Florence (de quien se dice que Oscar Wilde estuvo enamorado) sostenía que aquel referente ineludible del cine expresionista alemán había deformado la imagen de Drácula: orejas y uñas puntiagudas, rostro cadavérico y largos colmillos. De todos modos, Werner Herzog retomó estos rasgos para la versión que protagonizó Klaus Kinski, gran actor con cara de vampiro (1979).
En otro frente de sincronías apareció Bela Lugosi (Beren Feren Deszo Blasco, 1883-1956). Nacido en Hungría, Lugosi era un misterioso personaje que buscaba trabajo de Drácula en Hollywood y se posesionaba del personaje colgándose de cabeza y durmiendo en ataúdes de madera.
Ante los cientos de actores que aspiraban a representar el primer Drácula del cine sonoro, Lugosi optó por lo sano y tocó el timbre de la casa de Florence en Londres. Cuando la señora abrió la puerta cayó de hinojos, estremecida por el personaje peinado con laca y envuelto en capa que con voz gutural la saludó diciendo: I am Dracula. El primer Drácula de la historia del cine consiguió los derechos de la novela, que revendió a Hollywood.
El paso del tiempo no le fue ajeno a Drácula. En 1994, la roca sobre la que se levanta su castillo de seis siglos en la aldea donde nació (Sighisoara, 1430) estuvo a punto de desmoronarse. Fundada a finales del siglo XII por los colonos alemanes de Sajonia, Sighisoara está ubicada a 290 kilómetros al norte de Bucarest y es la única ciudad medieval de origen germánico de los Cárpatos.

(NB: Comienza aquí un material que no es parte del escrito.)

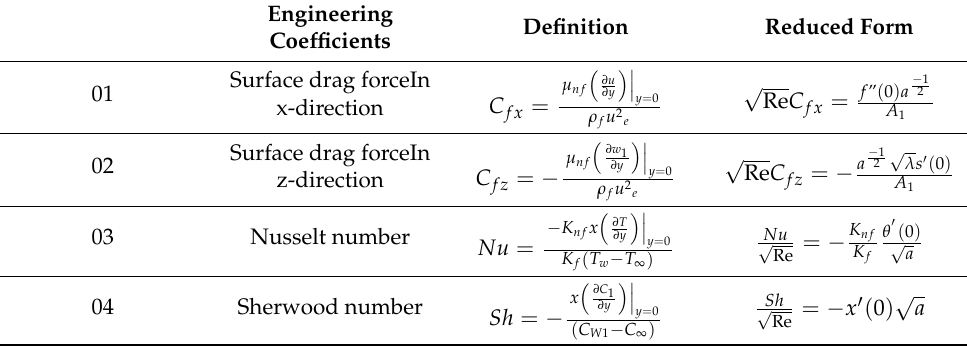
Table 3. Engineering coefficients and its reduced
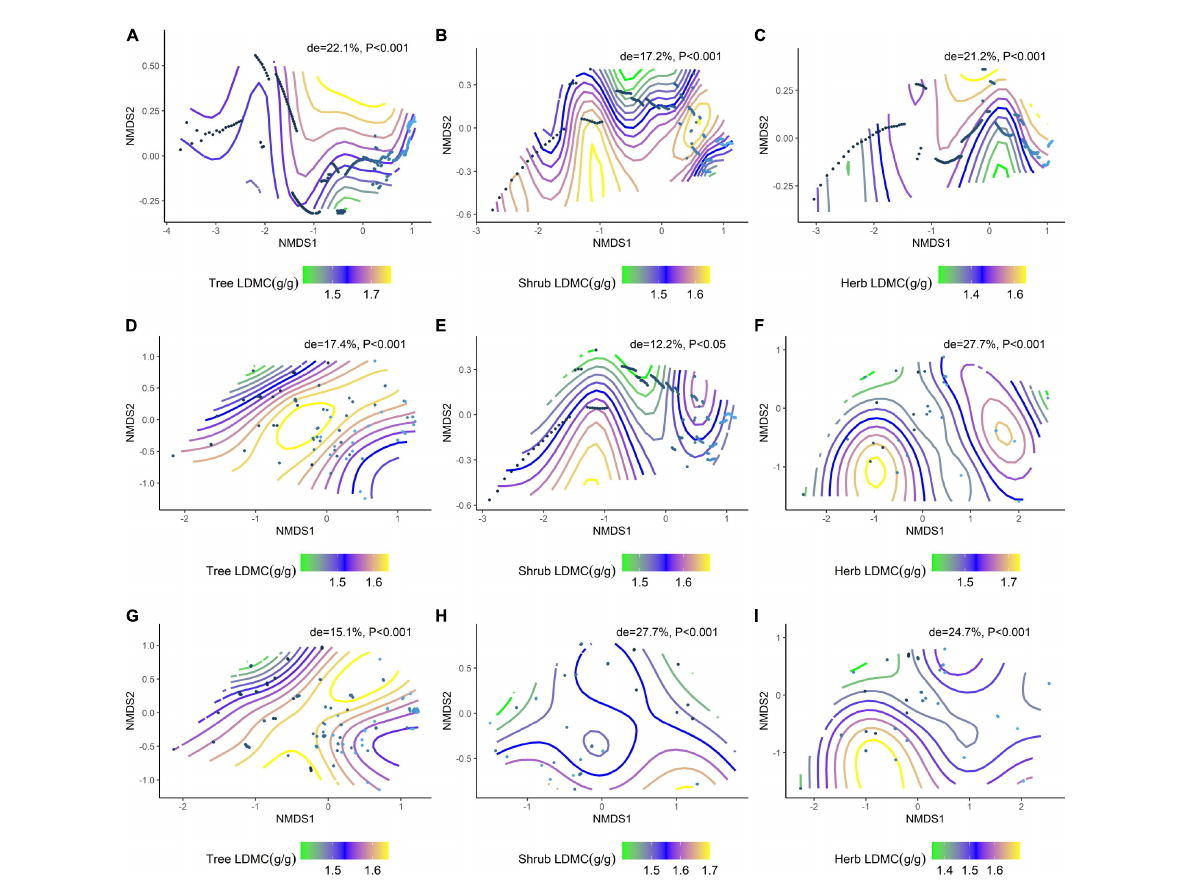
FIGURE7 NMDS ranking of climatic and soil factors with different life forms of LDMC. (A) NMDS ranking of soil factors with tree LDMC; (B) NMDS ranking of soil factors with shrub LDMC; (C) NMDS ranking of soil factors with herb LDMC; (D) NMDS ranking of climatic factors with tree LDMC; (E) NMDS ranking of climatic factors with shrub LDMC; (F) NMDS ranking of climate factors and herb LDMC; (G) NMDS ranking of the sum of soil factors and climate factors and tree LDMC; (H) NMDS ranking of the sum of soil factors and climate factors and shrub LDMC; (I) NMDS ranking of the sum of soil factors and climate factors and herb LDMC. Trait stacking indicates that abiotic factors, indicated by points on the NMD, are associated with higher or lower trait values, consistent with a colored trait gradient. Note that if the relationship between LDMC and abiotic factors is linear, the gradient splines will be parallel. Non-linear relationships between LDMC and abiotic factors are represented by curve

A mediados del decenio pasado, 4 mil turistas circulaban a diario para sentir miedo de Drácula y en esta Semana Santa el Ministerio de Turismo de Rumania espera recibir la visita de un millón de turistas miedosos.
Allí, los visitantes podrán recorrer el castillo de Drácula convenientemente adaptado para sentir el terror neoliberal: parlantes ocultos, sangre que chorrea por las paredes, vampiros de caucho que sobrevuelan la escenografía gótica, hospedaje de cinco estrellas para 3 mil personas, malls, campos de golf, autopista internacional, aeropuerto, piscinas gigantes con toboganes de miedo, montaña rusa, restaurantes y una torre con elevador panorámico.
Dos firmas alemanas, Pullman City y Siemens, son las responsables de las inversiones directas privadas y de la emisión de bonos corporativos por valor de 28 millones de euros, lanzados en el mercado interno por dos bancos internacionales y el Comercial Rumano.
En Sighisoara lo más importante de todo es el lema que guía la filosofía de la Sociedad Transilvana de Drácula: «las personas buenas y bonitas son insoportables».
Dracula Land espera competir con Imperio Drácula, de la ciudad de Brasov, donde se ubica el castillo de Bran. Se dice que en esta localidad el príncipe pasaba sus fines de semana. Su estra-tegia de mercado es el vino marca Drácula, procesado por una embotelladora alemana y comercializado por el Instituto Internacional de Vampirología.